Morris Brothers was a retail clothing store that became a New York City fixture between its World War II-era founding and its closing in 2007. Located from 1981 at Broadway and West 84th Street in Manhattan, the establishment was an Upper West Side retail institution alongside the likes of Zabar's delicatessen, the Thalia movie theater, and the Murder Ink bookstore. Morris Brothers became best known for its sale of summer camp clothing, often to generations of the same family.

==History==
Morris Krumholtz and his brother founded Morris Brothers in 1939 or 1943 (sources differ) as an Army-Navy store on Second Avenue and East 101st Street in Manhattan. The store later moved to Broadway and West 98th Street before moving first to Broadway and 85th Street and finally, in 1981, to 2322 Broadway, at West 84th Street. The family expanded that space in 1985 to 5000 sqft.

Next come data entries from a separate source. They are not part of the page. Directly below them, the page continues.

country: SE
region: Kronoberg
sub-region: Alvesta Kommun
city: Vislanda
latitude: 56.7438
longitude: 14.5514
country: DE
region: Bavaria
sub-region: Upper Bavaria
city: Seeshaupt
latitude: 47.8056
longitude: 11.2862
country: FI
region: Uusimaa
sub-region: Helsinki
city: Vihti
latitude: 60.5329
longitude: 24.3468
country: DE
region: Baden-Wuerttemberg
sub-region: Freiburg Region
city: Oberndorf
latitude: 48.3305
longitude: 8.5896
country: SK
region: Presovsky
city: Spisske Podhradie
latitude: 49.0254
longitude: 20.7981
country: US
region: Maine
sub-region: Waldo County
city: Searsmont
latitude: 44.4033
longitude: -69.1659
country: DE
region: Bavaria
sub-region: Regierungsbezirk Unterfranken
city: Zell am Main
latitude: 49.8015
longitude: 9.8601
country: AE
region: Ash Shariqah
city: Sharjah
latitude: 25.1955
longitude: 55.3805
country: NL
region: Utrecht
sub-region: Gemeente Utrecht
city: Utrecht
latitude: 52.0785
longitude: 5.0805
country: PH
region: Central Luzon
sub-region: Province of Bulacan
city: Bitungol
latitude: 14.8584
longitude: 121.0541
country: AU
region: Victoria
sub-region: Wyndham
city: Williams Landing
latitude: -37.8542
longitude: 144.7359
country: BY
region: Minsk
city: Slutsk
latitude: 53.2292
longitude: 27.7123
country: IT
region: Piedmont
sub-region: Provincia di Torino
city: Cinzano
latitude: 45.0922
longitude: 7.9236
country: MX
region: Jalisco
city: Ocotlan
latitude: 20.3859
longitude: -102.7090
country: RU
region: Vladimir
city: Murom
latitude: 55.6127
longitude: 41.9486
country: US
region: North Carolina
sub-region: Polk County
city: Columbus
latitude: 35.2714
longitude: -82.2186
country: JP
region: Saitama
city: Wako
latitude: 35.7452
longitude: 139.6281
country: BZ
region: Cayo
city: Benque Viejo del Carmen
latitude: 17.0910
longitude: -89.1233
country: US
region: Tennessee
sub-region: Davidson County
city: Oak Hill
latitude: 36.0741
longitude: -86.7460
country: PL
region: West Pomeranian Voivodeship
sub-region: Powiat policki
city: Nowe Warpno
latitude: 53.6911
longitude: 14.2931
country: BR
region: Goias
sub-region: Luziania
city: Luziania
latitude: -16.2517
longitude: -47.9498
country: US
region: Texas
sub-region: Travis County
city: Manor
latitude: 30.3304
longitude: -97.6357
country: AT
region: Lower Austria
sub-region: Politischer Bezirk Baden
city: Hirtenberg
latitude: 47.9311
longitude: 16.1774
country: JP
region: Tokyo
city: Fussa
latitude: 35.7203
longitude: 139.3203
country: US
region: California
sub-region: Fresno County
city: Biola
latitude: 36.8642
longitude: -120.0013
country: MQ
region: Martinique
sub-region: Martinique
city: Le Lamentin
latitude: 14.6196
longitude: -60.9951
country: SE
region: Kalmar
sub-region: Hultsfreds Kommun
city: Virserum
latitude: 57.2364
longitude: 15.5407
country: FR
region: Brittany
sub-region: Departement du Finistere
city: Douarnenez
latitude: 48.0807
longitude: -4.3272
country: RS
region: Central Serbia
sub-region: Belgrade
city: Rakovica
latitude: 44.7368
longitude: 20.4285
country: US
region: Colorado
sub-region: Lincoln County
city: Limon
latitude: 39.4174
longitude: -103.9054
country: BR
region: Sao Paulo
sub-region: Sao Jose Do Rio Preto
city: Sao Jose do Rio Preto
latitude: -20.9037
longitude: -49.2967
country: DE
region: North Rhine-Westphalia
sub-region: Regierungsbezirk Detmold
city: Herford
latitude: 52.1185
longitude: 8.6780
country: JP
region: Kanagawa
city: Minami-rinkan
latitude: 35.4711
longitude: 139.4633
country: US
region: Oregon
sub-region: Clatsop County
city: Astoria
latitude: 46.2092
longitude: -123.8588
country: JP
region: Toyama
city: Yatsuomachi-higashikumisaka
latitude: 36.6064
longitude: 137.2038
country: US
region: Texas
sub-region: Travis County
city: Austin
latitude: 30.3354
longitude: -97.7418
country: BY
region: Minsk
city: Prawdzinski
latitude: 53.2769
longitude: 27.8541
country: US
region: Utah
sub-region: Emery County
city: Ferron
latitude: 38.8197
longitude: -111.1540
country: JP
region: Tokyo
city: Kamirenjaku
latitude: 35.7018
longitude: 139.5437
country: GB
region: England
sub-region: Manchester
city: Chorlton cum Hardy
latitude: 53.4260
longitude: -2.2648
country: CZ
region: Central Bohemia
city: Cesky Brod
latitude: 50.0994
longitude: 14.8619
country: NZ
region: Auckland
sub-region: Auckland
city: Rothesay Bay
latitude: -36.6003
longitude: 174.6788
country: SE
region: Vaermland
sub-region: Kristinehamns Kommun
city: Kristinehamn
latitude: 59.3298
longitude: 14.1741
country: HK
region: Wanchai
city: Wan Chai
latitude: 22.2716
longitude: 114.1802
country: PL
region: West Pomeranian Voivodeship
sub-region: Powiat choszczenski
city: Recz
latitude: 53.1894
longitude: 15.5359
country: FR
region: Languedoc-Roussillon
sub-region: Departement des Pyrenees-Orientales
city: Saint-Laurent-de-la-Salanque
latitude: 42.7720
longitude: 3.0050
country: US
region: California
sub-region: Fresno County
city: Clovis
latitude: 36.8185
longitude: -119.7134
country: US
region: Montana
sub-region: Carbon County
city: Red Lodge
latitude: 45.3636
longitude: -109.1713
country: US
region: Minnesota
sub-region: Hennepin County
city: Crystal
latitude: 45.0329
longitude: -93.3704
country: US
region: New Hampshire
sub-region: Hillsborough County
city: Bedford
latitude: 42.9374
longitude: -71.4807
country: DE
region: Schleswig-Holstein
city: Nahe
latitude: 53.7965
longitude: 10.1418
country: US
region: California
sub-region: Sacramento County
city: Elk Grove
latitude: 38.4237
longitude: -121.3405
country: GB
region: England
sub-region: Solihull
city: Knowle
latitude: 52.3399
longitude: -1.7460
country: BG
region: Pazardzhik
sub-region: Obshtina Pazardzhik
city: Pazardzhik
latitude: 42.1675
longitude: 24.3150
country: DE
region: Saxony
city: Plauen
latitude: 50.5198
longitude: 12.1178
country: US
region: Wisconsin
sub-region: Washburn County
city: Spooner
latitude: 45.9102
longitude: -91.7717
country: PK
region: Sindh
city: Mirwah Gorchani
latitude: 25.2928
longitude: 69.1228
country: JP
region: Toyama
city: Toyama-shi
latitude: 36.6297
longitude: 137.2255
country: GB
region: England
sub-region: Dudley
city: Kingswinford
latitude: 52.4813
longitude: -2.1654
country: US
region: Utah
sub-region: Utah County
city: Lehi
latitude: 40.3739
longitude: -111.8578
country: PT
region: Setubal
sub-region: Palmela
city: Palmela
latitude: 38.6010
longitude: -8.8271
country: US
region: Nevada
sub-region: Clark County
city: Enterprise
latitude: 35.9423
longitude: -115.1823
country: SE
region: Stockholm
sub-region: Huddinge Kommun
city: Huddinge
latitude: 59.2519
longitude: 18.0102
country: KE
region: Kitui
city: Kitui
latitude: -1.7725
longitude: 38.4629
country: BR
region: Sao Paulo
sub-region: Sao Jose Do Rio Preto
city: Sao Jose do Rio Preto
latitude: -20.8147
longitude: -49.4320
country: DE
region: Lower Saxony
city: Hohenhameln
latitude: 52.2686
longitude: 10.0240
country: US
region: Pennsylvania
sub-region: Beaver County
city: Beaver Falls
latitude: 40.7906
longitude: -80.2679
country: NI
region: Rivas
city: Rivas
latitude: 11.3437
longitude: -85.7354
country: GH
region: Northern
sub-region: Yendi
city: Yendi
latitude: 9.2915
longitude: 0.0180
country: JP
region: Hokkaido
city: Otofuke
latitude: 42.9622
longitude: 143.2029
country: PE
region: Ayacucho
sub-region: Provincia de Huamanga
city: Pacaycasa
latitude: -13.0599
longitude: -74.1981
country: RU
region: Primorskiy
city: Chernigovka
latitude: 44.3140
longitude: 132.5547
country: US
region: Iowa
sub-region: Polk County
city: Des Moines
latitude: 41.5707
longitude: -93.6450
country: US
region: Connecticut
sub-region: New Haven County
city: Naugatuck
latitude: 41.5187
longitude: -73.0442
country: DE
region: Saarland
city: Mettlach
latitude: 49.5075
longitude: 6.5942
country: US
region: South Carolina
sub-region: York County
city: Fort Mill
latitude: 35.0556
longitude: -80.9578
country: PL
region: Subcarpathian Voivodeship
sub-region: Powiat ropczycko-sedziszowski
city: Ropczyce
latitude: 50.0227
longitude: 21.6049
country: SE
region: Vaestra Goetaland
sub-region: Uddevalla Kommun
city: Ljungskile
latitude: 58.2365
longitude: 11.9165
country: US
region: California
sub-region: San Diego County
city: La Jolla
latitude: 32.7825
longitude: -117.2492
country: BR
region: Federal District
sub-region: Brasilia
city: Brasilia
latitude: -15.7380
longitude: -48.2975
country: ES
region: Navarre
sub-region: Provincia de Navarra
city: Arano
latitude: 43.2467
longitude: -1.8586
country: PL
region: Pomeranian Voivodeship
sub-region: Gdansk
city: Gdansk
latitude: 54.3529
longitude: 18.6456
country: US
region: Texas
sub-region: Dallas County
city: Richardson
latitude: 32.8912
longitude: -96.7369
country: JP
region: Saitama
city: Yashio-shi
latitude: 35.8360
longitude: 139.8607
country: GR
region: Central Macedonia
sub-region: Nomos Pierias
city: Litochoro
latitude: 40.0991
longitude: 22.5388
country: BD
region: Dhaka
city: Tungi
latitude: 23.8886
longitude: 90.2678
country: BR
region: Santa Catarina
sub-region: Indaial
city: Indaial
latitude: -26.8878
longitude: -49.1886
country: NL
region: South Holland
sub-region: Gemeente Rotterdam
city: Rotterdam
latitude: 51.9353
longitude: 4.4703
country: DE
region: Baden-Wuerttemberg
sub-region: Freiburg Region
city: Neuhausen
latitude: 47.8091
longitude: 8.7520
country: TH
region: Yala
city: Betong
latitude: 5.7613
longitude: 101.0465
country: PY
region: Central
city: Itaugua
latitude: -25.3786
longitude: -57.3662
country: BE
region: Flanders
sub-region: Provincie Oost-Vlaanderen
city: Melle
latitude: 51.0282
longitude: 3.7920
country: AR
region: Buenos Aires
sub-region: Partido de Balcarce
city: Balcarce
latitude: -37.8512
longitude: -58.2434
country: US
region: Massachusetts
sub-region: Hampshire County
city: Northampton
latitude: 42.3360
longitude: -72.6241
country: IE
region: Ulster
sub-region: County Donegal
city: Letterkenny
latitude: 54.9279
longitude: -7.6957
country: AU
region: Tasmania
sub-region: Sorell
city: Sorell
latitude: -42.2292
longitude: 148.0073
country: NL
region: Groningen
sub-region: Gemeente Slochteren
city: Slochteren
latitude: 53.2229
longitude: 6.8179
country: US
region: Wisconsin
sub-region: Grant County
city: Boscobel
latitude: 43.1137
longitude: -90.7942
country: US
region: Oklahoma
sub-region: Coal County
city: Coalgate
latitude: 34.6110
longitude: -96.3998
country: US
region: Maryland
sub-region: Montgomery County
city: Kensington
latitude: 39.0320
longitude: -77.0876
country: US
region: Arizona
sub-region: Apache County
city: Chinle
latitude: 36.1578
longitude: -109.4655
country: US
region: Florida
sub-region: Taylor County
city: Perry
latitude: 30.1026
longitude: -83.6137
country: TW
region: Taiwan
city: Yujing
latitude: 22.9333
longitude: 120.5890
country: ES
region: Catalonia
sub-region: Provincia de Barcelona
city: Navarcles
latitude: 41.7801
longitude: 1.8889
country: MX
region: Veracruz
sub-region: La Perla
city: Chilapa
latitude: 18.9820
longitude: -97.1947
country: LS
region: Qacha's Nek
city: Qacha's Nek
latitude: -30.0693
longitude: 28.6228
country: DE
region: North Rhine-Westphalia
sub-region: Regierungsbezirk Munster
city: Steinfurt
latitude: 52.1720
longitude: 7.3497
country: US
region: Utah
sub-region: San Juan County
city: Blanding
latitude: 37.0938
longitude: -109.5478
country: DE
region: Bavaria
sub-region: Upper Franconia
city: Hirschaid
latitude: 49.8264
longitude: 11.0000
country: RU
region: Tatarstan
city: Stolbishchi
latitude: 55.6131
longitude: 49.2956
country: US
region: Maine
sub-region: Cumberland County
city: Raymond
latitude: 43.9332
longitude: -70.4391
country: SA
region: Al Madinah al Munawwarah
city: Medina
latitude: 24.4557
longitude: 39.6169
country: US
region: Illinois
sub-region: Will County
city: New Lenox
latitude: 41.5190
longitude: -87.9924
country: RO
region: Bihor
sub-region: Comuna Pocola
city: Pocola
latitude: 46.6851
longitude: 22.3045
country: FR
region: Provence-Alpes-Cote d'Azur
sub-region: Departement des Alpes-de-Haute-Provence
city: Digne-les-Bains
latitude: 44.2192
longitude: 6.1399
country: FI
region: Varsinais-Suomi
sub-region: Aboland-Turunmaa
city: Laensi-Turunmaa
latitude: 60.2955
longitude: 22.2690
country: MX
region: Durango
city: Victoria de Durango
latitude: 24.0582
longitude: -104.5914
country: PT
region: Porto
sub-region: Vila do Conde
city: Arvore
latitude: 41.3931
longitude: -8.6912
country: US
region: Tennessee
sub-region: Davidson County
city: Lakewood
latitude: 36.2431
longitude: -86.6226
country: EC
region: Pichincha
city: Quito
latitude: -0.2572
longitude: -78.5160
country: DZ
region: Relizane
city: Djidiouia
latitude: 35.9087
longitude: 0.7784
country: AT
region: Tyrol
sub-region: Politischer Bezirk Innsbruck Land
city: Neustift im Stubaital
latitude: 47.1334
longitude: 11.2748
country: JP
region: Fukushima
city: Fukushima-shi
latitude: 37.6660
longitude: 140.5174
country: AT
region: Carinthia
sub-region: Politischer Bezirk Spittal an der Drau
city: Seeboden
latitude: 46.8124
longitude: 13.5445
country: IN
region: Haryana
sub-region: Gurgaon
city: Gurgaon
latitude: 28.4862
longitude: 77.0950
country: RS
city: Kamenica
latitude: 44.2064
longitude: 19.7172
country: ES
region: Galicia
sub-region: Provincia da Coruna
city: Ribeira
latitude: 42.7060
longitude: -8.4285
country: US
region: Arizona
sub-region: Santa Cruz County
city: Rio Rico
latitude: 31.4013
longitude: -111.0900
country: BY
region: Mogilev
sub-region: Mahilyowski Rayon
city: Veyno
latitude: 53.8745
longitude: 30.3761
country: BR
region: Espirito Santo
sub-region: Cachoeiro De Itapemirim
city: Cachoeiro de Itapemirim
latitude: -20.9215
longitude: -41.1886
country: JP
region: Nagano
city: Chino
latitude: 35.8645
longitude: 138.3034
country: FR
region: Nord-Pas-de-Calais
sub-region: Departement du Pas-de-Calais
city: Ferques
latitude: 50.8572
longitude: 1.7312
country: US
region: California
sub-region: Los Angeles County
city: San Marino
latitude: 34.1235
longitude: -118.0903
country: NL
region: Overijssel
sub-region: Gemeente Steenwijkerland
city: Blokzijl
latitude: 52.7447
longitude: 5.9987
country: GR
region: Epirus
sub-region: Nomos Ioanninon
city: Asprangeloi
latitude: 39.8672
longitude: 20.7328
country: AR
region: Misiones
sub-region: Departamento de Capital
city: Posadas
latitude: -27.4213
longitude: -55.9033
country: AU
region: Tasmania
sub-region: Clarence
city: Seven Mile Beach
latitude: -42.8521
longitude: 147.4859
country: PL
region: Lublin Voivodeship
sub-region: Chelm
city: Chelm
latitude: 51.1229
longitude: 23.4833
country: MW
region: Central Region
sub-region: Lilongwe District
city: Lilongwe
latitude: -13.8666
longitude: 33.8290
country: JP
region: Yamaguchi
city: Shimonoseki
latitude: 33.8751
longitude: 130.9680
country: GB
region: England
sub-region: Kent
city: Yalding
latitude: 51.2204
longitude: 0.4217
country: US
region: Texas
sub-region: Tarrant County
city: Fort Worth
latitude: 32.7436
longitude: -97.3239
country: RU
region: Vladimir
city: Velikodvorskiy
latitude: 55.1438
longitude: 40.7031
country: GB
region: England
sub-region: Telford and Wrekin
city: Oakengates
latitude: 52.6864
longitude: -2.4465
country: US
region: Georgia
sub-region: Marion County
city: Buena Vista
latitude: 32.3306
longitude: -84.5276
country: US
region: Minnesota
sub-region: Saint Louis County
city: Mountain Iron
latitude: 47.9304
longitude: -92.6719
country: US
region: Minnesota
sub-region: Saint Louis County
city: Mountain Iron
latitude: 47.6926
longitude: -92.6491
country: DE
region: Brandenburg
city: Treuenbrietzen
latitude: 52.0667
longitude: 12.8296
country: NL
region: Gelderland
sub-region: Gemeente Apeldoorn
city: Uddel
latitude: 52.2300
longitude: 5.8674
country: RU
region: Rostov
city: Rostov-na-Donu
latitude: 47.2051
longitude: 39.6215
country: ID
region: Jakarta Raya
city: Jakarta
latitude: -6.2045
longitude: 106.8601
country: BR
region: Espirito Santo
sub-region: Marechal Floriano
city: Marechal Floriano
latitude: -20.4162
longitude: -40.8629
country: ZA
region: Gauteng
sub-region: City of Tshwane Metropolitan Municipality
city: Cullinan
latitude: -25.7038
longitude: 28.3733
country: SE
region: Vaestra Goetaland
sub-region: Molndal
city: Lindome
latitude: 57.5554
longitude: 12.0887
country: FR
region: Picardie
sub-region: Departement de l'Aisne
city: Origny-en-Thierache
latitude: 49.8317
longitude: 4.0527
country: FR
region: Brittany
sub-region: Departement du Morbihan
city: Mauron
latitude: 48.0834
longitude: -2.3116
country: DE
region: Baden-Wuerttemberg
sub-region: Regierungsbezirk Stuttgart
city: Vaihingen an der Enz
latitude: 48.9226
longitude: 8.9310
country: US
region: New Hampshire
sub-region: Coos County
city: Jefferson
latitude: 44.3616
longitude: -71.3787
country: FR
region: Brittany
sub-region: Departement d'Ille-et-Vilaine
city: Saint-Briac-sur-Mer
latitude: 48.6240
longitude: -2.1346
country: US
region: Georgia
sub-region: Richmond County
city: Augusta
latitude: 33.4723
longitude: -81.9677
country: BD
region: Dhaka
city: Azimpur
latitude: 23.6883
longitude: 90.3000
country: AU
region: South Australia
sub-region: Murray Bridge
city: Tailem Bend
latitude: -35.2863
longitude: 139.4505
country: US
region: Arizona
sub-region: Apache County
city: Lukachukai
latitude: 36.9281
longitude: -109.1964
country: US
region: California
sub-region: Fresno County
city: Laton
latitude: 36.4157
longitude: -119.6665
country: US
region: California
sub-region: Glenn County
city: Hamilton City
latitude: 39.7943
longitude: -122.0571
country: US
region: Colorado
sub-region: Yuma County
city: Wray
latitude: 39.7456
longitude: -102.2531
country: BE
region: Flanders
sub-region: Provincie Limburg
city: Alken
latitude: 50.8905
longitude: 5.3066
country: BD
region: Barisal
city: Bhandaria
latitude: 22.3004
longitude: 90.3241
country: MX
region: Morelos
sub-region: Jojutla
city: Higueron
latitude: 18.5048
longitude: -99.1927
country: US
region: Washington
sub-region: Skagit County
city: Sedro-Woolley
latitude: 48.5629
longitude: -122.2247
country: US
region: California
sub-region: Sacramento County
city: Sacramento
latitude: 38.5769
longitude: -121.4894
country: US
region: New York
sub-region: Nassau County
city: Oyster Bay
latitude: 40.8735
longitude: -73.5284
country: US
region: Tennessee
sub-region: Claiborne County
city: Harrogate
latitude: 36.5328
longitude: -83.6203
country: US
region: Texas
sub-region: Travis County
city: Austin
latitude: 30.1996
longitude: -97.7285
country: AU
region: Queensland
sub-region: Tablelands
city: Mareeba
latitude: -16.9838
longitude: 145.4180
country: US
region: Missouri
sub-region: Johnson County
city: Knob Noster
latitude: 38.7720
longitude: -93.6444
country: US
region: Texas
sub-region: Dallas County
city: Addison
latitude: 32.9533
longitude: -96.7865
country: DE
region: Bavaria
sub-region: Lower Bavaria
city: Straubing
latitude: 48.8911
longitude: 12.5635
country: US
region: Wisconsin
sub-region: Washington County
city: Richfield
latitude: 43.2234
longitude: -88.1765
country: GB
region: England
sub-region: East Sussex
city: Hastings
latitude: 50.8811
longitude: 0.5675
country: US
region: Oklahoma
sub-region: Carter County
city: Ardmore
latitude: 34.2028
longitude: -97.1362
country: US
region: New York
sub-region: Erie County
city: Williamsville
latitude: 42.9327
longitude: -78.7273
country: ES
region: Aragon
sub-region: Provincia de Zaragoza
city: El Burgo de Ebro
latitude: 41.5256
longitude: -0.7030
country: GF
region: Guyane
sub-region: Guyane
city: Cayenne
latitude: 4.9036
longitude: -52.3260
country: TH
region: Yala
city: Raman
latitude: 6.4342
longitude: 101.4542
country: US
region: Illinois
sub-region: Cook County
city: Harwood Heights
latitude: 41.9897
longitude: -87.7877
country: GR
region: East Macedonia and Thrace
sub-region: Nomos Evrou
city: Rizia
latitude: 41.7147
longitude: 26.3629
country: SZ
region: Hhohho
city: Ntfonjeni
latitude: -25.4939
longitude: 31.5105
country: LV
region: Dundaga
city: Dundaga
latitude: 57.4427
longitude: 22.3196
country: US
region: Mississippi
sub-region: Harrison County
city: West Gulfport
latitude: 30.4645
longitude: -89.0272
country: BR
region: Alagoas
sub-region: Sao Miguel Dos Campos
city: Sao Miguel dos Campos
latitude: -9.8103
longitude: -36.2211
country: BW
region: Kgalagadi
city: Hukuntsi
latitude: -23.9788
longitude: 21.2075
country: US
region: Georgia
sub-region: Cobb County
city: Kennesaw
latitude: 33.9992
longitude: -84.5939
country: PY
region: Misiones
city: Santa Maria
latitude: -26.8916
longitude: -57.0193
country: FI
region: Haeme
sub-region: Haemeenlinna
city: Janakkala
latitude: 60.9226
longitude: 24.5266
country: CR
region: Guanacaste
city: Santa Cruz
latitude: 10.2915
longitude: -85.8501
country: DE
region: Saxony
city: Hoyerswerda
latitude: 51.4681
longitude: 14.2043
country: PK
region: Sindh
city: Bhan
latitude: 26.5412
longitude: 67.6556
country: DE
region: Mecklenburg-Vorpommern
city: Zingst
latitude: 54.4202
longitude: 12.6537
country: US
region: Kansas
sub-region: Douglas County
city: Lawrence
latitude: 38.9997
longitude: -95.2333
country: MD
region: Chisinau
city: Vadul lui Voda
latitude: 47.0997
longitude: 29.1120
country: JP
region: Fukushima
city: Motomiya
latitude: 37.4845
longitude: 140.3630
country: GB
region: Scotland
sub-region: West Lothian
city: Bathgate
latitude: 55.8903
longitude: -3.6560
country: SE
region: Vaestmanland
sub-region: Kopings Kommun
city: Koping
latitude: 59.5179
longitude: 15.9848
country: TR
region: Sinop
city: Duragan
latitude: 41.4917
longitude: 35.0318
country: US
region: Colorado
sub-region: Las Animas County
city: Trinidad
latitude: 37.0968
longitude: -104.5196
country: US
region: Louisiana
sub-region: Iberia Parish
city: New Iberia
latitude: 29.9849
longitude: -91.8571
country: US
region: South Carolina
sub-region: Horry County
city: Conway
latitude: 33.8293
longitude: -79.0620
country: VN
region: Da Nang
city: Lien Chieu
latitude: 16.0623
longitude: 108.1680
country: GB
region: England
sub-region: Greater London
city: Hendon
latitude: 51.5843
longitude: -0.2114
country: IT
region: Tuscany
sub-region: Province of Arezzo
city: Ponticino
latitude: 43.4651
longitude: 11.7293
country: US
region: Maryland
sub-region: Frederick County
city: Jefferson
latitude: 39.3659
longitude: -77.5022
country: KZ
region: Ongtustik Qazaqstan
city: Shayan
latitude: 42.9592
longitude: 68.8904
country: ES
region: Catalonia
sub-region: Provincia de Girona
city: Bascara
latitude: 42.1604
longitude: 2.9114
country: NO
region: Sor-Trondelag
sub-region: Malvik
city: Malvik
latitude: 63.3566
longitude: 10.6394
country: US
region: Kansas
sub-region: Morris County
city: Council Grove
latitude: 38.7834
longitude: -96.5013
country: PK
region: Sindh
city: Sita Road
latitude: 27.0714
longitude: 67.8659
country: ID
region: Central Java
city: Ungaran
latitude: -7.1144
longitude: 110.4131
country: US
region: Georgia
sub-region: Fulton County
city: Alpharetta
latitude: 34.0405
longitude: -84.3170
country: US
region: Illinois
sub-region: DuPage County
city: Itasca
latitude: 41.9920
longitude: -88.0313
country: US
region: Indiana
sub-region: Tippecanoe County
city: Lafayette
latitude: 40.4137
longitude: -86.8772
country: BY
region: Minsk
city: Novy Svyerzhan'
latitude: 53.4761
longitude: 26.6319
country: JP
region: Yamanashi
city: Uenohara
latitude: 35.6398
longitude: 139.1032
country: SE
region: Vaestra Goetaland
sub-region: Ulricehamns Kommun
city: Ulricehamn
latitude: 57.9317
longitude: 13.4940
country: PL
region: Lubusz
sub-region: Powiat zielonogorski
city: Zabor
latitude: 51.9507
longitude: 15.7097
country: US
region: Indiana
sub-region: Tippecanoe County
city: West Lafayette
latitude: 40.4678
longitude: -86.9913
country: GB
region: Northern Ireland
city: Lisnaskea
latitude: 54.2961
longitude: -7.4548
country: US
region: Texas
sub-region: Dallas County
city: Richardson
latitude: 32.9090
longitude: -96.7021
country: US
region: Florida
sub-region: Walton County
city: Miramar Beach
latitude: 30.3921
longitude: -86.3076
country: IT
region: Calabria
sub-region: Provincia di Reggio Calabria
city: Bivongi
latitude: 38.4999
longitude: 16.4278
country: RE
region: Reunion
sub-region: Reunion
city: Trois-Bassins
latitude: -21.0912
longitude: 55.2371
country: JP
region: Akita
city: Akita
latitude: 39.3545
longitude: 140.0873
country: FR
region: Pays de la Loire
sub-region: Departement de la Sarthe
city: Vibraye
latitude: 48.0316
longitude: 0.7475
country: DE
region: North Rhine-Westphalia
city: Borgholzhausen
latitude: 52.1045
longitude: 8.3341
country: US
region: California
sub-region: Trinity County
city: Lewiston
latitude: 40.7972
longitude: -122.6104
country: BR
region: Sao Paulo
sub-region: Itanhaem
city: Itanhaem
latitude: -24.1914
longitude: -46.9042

The original store's merchandise expanded over the years to include children's clothing, before eventually dropping infant and toddlerwear to become a casualwear family clothing store and camp outfitter. Labeling summer-camp wear with children's names become a hallmark, creating a tradition that helped retain as customers former New Yorkers who had moved to the suburbs.

Proprietor Barry Krumholtz, son of founder Morris, told the press in May 2007 that landlord Eagle Court LLC had scheduled a rent increase from $600,000 annually to $1.5 million, necessitating a shutdown by the August 2007 lease expiry date.